Travail demandé » Modifiez les lignes situées entre celle qui contient « At which category » et celle qui contient « What is the range », incluses, en y remplaçant « chart » par « graph » et en laissant tout le reste inchangé.

Données de la tâche »
::::::::::
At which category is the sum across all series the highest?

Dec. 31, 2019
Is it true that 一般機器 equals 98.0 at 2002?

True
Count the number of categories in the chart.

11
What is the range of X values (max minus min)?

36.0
::::::::::
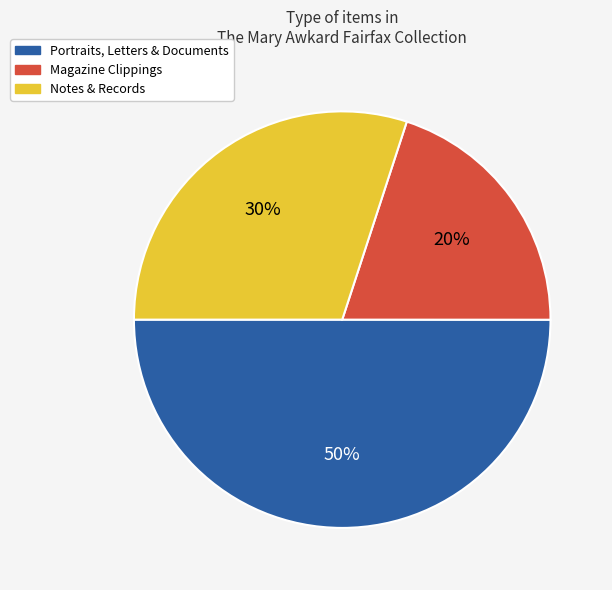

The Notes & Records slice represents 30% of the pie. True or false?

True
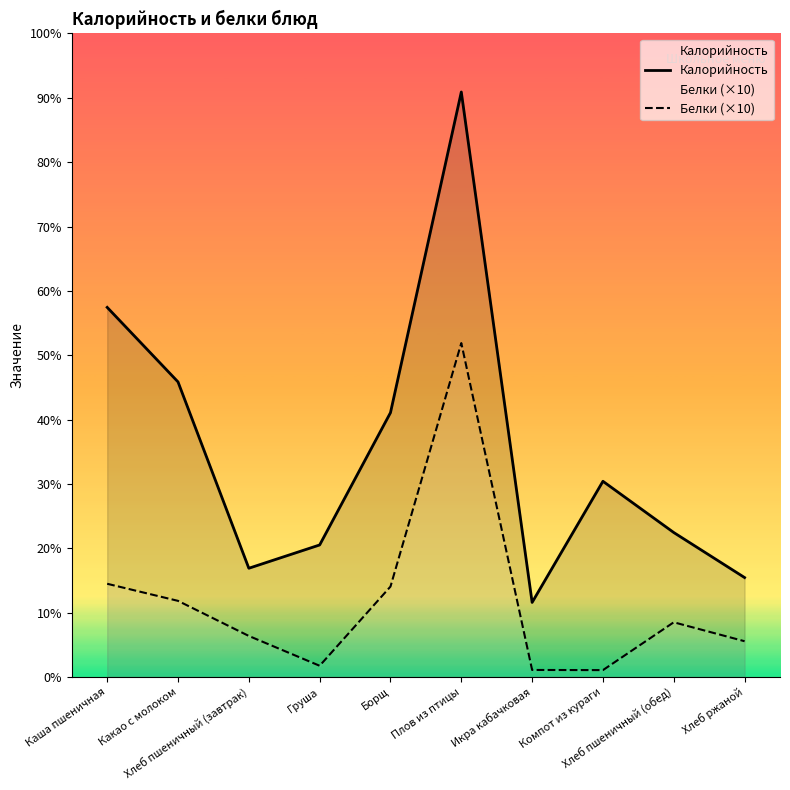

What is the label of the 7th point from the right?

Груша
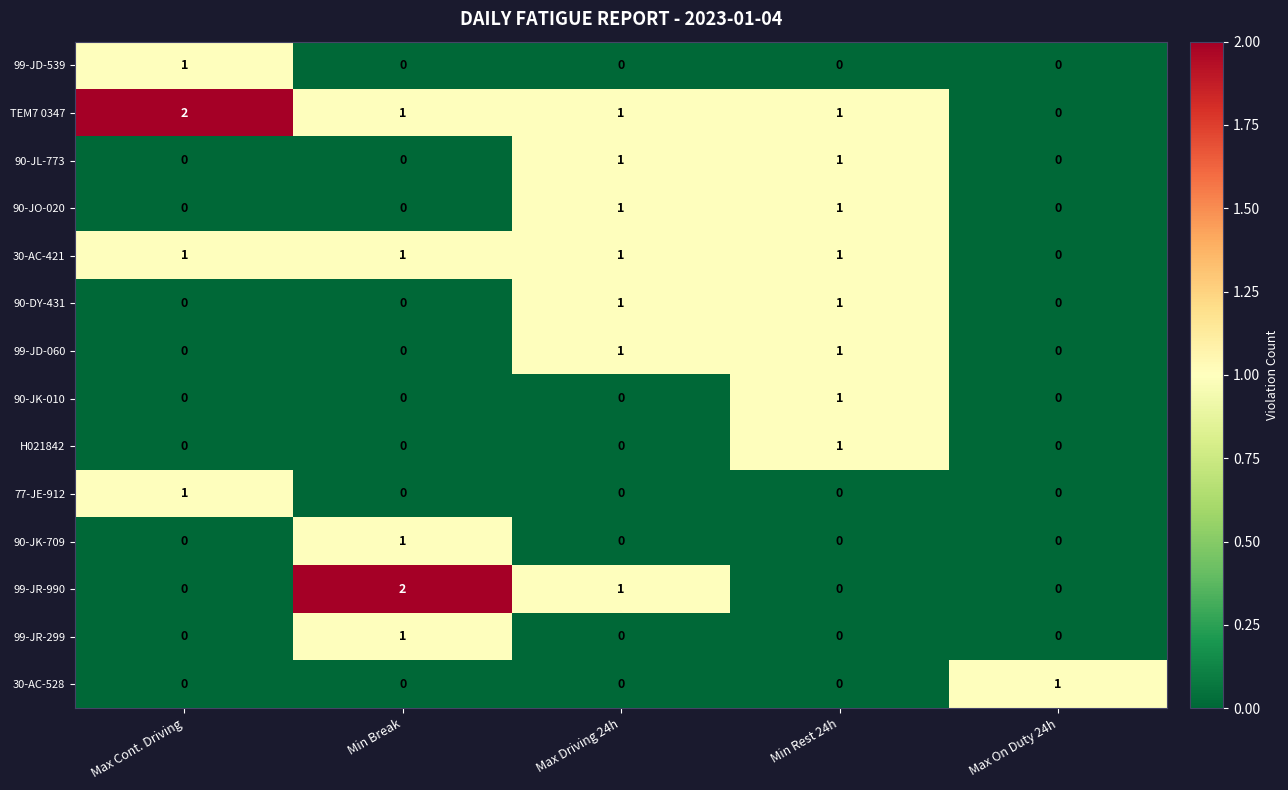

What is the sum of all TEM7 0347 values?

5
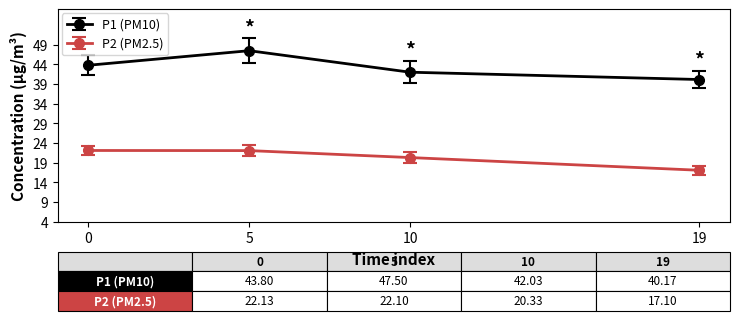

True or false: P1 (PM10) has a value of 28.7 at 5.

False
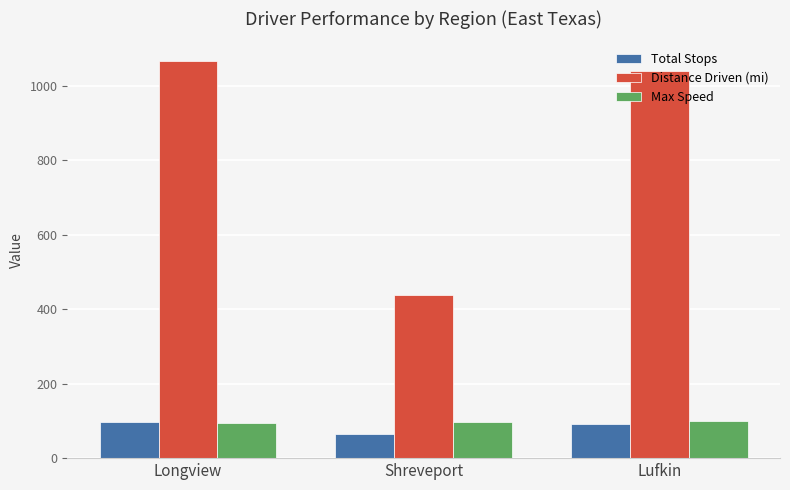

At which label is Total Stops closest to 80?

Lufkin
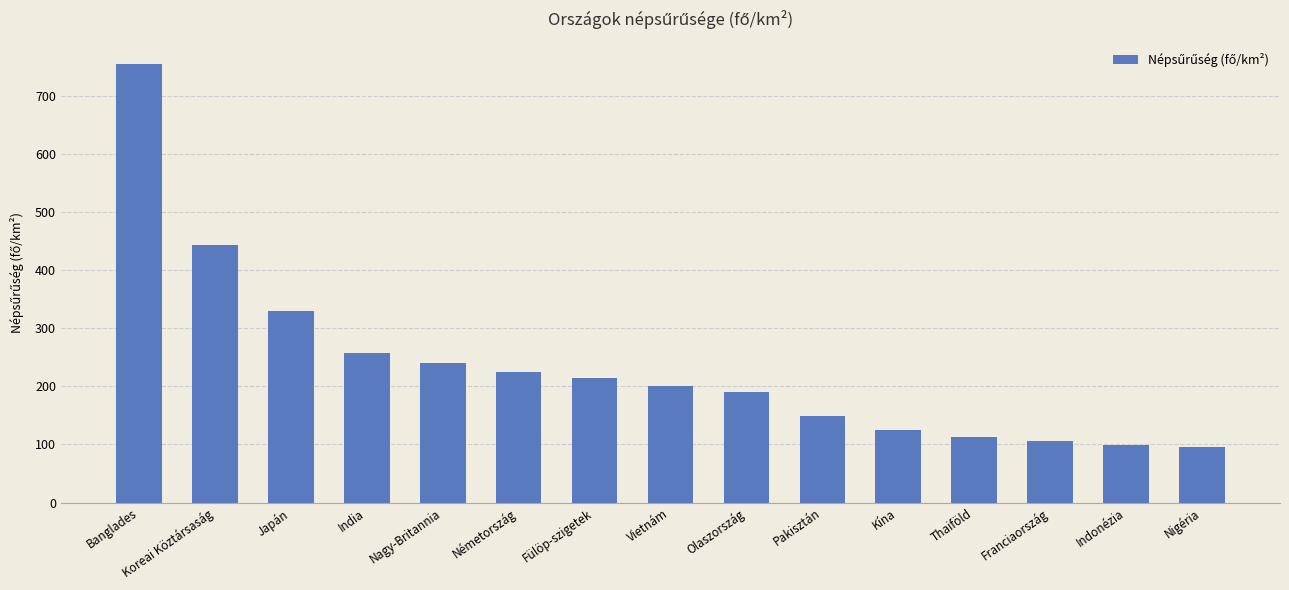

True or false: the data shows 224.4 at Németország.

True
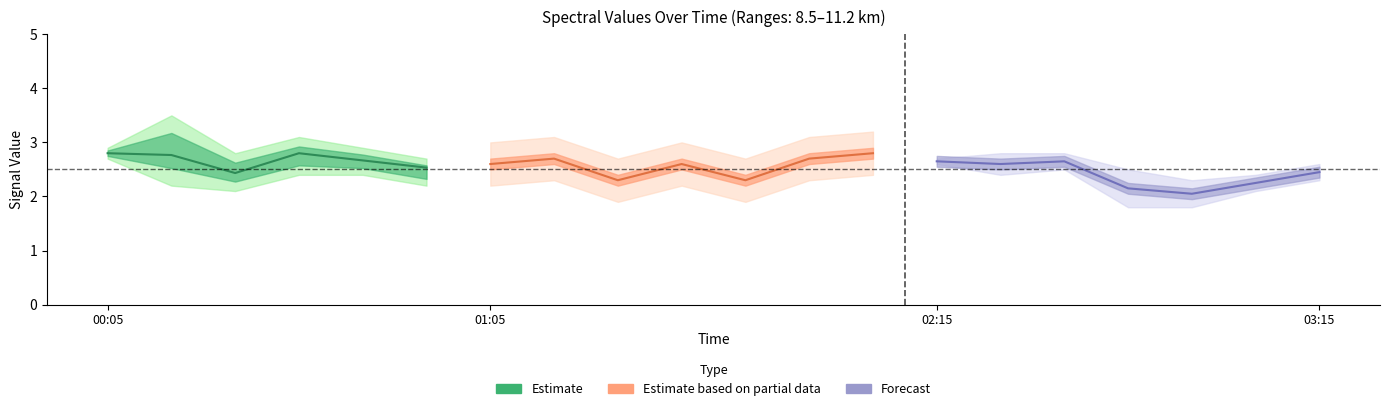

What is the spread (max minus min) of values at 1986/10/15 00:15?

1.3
::::::::::
Réponse rédigée »
At which category is the sum across all series the highest?

Dec. 31, 2019
Is it true that 一般機器 equals 98.0 at 2002?

True
Count the number of categories in the graph.

11
What is the range of X values (max minus min)?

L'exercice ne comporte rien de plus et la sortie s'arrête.